## 抜粋本文

────

日本の民主主義化の芽をつんだ“小沢一郎暗殺事件”(大貫 康雄)
News Log 2012年12月23日 大貫 康雄
■「小沢一郎事件〜今様政治家暗殺事件」
小沢一郎氏を対象にした事件は民主党の政権交代の可能性が現実に出てきた2008年11月ごろから霞ヶ関や永田町でささやかれ始めた。その翌年2009年3月の東京地検特捜部による強制捜査以来、小沢氏に対する執拗な攻撃は、変質した末の民主党・野田政権が解散を決めるまで続いた。民主党政権成立前夜から終焉の時まで。戦後日本の政治史上忘れてはならない事件である。
この小沢一郎事件について月刊「マスコミ市民」編集代表の大治浩之輔氏が鋭く本質を突く一文を「マスコミ市民12・12号」に載せている。大治氏は元NHK社会部記者で数々の公害問題の取材で知られる。日本の報道界の大先達。ここに大治氏の了解を得て全文をそのまま紹介する(原文は縦書き。一行当たりの字数の違いは御容赦頂きたい)。
*******************
小沢一郎事件〜今様政治家暗殺事件
東京地検特捜部が「小沢一郎事件」を始めたのが、2009年3月3日。戦後初めての本格的な政権交代が実現する2009年8月30日の総選挙の直前であった。政権交代必至の野党党首に政治資金規正法で強制捜査、バランスの取れない異例の非常識な捜査である。
2012年11月12日。その「小沢一郎事件」を東京高裁が無罪判決で締めくくった。
小沢の政治団体・陸山会が秘書寮新築のため2004年10月に3億5200万円で東京世田谷の土地を買った。その取引の届けを、本来の2004年でなく翌2005年の政治資金報告書で届けたのが犯罪になるか。担当秘書は、届がずれたのは、土地の移転登記が翌年にずれたのに合わせたので適法だと思っていたと抗弁。
検察はこれを認めずに秘書を起訴。そして、検察審査会が小沢を強制起訴。『秘書に任せたていた』といえば政治家本人の責任は問われなくていいのか」「市民目線からは許しがたい」という、罪刑法定主義を無視した衆愚の暴論で小沢をも起訴すべしという議決を繰り返し、小沢は強制起訴で被告になってしまった。
高裁判決は、「小沢は秘書が違法な処理をしていると思っていなかった」として“共謀”の成立を認めず、一審に続いて無罪。そればかりか、そもそも担当秘書も「登記に合わせて所有権が移転すると信じていた可能性がある」と認めて、刑事責任を否定した。犯罪は無かった、火の無いところに煙を立てたようなものだ。いったい検察は何を目的として、「小沢事件」を仕掛けたのか。と言いたくなる判決だ。この間に、季節は移り、政権交代への期待と希望は、幻滅と失望に変わっている。

────

(人物姿勢キーポイントデータ)
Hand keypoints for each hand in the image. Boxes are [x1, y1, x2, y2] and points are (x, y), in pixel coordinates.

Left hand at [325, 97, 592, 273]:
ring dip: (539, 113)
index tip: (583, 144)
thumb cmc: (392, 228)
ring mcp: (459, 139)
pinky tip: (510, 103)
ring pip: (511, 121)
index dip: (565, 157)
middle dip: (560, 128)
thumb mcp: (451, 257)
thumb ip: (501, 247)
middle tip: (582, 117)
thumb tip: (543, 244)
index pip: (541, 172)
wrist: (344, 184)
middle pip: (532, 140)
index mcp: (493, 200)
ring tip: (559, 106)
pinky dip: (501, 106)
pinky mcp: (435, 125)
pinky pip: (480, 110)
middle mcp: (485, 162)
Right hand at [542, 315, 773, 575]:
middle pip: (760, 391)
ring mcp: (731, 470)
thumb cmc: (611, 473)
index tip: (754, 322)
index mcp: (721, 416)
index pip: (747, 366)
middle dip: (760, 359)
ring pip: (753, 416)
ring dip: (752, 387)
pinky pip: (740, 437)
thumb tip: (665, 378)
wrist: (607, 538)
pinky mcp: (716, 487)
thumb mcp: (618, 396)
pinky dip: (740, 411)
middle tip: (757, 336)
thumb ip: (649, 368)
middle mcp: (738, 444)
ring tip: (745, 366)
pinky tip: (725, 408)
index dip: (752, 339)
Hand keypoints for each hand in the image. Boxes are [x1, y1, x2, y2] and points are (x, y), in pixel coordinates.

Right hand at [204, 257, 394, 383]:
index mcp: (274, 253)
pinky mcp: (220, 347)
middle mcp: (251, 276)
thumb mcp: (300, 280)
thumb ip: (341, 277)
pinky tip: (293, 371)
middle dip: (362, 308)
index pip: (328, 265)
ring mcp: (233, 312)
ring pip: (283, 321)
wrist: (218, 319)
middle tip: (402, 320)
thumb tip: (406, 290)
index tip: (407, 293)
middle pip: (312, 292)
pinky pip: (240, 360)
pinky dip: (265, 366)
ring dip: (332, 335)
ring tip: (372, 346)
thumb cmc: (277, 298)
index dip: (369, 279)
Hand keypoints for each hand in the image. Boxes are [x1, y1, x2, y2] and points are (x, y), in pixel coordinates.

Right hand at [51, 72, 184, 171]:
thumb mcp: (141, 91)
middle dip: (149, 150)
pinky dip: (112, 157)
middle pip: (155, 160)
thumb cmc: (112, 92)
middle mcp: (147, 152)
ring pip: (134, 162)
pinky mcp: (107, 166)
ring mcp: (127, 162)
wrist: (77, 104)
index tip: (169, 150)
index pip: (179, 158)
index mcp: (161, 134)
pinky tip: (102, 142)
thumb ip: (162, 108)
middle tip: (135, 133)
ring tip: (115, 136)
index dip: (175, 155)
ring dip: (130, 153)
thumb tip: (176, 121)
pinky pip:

────

## 課題内容
抜粋によると、東京地検特捜部が「小沢一郎事件」を始めたのは何年何月何日か。

## 出力結果
2009年3月3日。